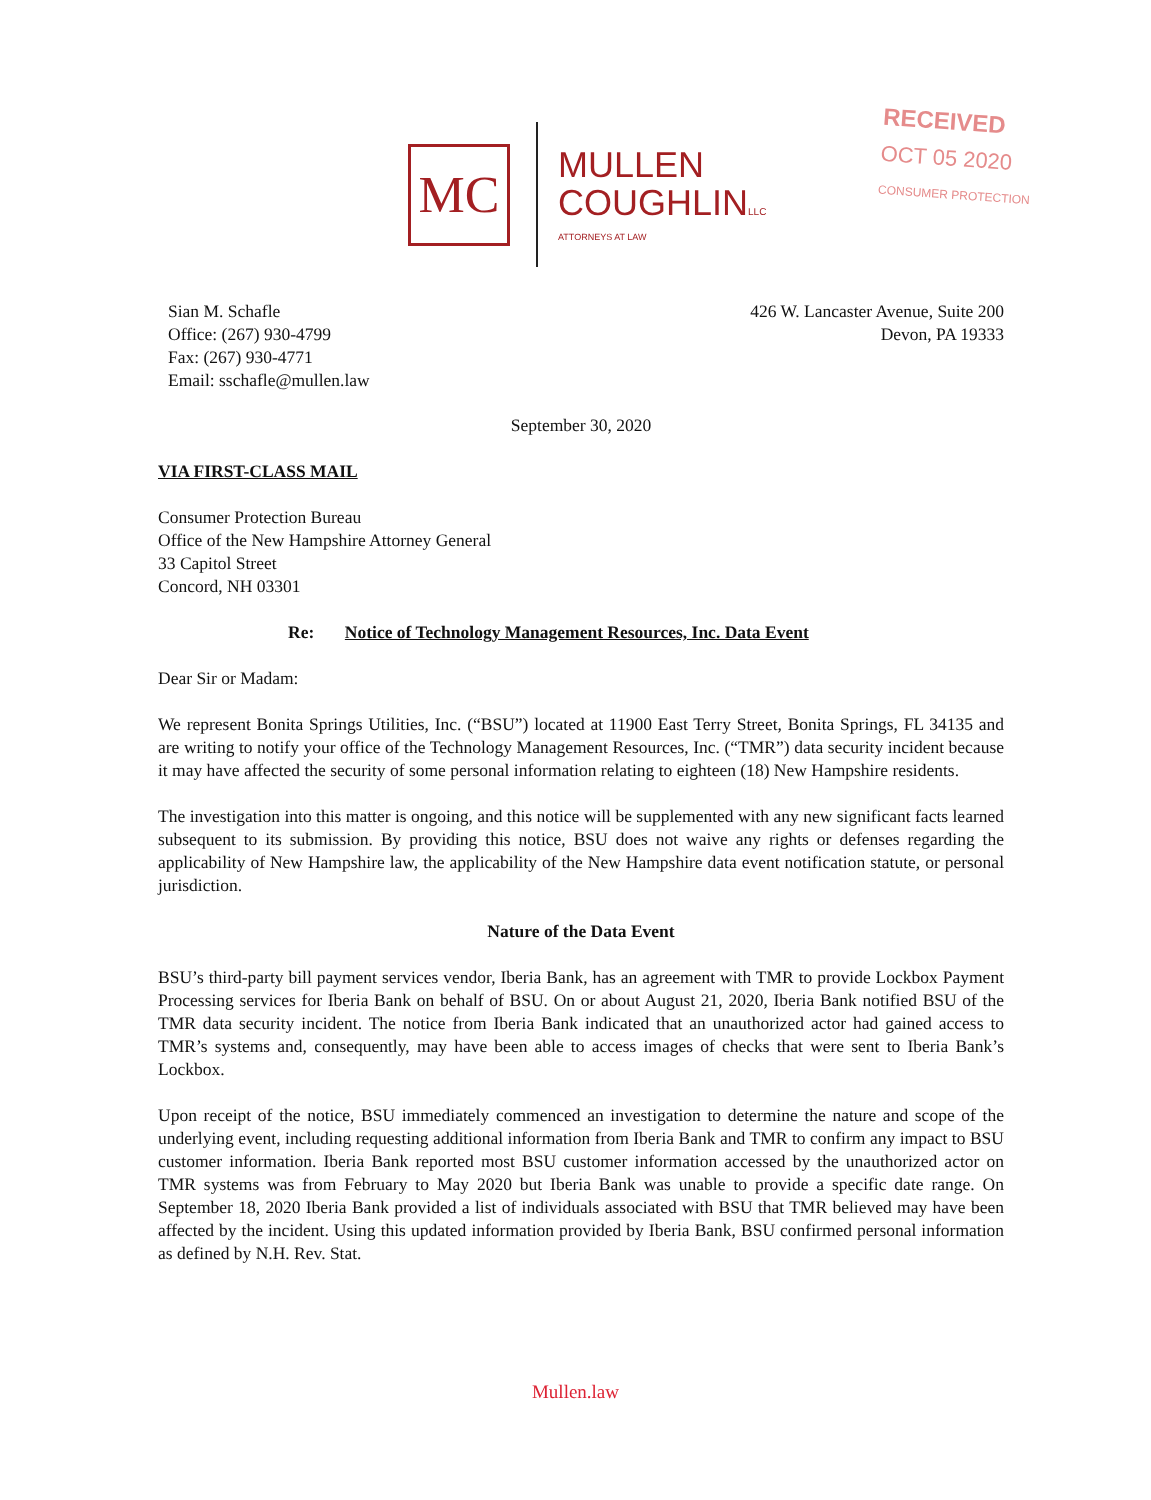MC
MULLEN
COUGHLINLLC
ATTORNEYS AT LAW
RECEIVED
OCT 05 2020
CONSUMER PROTECTION
Sian M. Schafle
Office: (267) 930-4799
Fax: (267) 930-4771
Email: sschafle@mullen.law
426 W. Lancaster Avenue, Suite 200
Devon, PA 19333
September 30, 2020
VIA FIRST-CLASS MAIL
Consumer Protection Bureau
Office of the New Hampshire Attorney General
33 Capitol Street
Concord, NH 03301
Re: Notice of Technology Management Resources, Inc. Data Event
Dear Sir or Madam:
We represent Bonita Springs Utilities, Inc. (“BSU”) located at 11900 East Terry Street, Bonita Springs, FL 34135 and are writing to notify your office of the Technology Management Resources, Inc. (“TMR”) data security incident because it may have affected the security of some personal information relating to eighteen (18) New Hampshire residents.
The investigation into this matter is ongoing, and this notice will be supplemented with any new significant facts learned subsequent to its submission. By providing this notice, BSU does not waive any rights or defenses regarding the applicability of New Hampshire law, the applicability of the New Hampshire data event notification statute, or personal jurisdiction.
Nature of the Data Event
BSU’s third-party bill payment services vendor, Iberia Bank, has an agreement with TMR to provide Lockbox Payment Processing services for Iberia Bank on behalf of BSU. On or about August 21, 2020, Iberia Bank notified BSU of the TMR data security incident. The notice from Iberia Bank indicated that an unauthorized actor had gained access to TMR’s systems and, consequently, may have been able to access images of checks that were sent to Iberia Bank’s Lockbox.
Upon receipt of the notice, BSU immediately commenced an investigation to determine the nature and scope of the underlying event, including requesting additional information from Iberia Bank and TMR to confirm any impact to BSU customer information. Iberia Bank reported most BSU customer information accessed by the unauthorized actor on TMR systems was from February to May 2020 but Iberia Bank was unable to provide a specific date range. On September 18, 2020 Iberia Bank provided a list of individuals associated with BSU that TMR believed may have been affected by the incident. Using this updated information provided by Iberia Bank, BSU confirmed personal information as defined by N.H. Rev. Stat.
Mullen.law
====
:: Task to carry out ::
What is the number of lines in the entries above that include the word "provide"? Answer with that number alone.

:: Result of the task ::
2